In defense of the 12-gauge "bean bag" round
During the turbulent 1960s, America battled internally over the civil rights movement and our involvement in the Vietnam War. Thousands took to the streets in protest, and the police responded with batons, dogs, and water canons. In short order our major cities were in flames, and the unprecedented urban violence caused Lyndon Johnson to create a blue ribbon commission to study crime, law enforcement, and the administration of justice in America. One of the committee's most significant recommendations was for the development of non-lethal weapons, which lead to a variety of "less lethal" technology concepts including the TASER™, CN based Chemical Mace™, and extended range impact projectiles such as the "bean bag".
The original 12 gauge version was a 2 x 2 inch sewn cloth square bag filled with 40 grams of #9 lead shot. It was fired from a pump action shotgun or 12 gauge "billy club", and had a muzzle velocity of approximately 400 feet per second.

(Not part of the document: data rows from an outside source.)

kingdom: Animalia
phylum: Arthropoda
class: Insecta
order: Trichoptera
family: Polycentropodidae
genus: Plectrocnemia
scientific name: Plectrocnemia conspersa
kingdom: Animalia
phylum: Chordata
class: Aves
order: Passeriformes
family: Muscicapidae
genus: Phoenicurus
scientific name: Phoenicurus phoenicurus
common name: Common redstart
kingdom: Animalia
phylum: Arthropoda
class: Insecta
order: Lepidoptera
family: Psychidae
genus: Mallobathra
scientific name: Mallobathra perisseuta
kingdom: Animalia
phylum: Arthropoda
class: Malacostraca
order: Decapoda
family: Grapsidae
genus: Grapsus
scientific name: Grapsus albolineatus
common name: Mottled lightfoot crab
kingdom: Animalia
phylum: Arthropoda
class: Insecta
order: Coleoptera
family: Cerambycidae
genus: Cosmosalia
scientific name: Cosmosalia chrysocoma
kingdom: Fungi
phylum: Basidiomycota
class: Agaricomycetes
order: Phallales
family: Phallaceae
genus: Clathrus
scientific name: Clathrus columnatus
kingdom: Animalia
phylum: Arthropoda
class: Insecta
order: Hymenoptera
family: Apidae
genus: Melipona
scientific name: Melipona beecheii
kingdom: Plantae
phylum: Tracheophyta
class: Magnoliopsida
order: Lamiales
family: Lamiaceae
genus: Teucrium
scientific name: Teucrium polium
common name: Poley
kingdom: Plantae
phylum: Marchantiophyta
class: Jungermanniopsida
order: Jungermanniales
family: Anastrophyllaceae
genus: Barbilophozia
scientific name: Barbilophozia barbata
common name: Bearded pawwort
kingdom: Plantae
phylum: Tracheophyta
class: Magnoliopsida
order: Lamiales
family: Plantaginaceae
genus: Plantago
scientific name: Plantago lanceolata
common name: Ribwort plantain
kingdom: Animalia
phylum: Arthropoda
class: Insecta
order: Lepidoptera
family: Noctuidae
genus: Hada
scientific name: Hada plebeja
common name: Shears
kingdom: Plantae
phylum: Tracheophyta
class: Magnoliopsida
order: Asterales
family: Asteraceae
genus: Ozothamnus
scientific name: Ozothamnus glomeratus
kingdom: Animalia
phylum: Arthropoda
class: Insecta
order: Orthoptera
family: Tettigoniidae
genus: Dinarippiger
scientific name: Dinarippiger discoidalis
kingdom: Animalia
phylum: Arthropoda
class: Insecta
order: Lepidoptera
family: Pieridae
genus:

The round was thought to be "non-lethal", was generally well received in the post civil rights era, and was on the road to wide spread acceptance when a 14-year-old New Mexico boy was killed with a shot to the chest in 1971. This singular fatal outcome with a so-called "non-lethal" round had collective accountability. Police agencies pulled the "bean bags" from the shelves, and it took almost 18 years for our operational needs and fading institutional memory to allow a general re-deployment of extended range impact capability.
The 12-gauge "bean bag" continues to be the most commonly used impact projectile in American policing, and for good reason.
All that said, is the 12 gauge "bean bag" the finest impact projectile system your agency can procure? Absolutely not. The large caliber (37-40mm) rifled launchers bring additional horsepower to the playing field (160 foot pounds of energy as compared to the 120), along with precision accuracy and triple the effective range. Unfortunately, they are also very expensive to purchase, train with, and operate. As such, most agencies reach a logical compromise between ready access and top performance. They put as many 12 gauge "bean bag" systems on the street as they possibly can, in order to ensure that field officers have an extended range impact option physically on the scene in almost every situation. They then procure a limited number of large caliber rifled systems, in hopes of having reasonable access to them in cases where extended range or special circumstances exist.
Extended range impact projectile systems provide a safe distance minimal force option, in cases where intervention is necessary but the suspect cannot be safely approached. The 12 gauge "bean bag" is one such system that has been proven safe and effective in numerous officer/suspect encounters, and should be seriously considered when evaluating the potential strengths and weaknesses of any impact projectile program.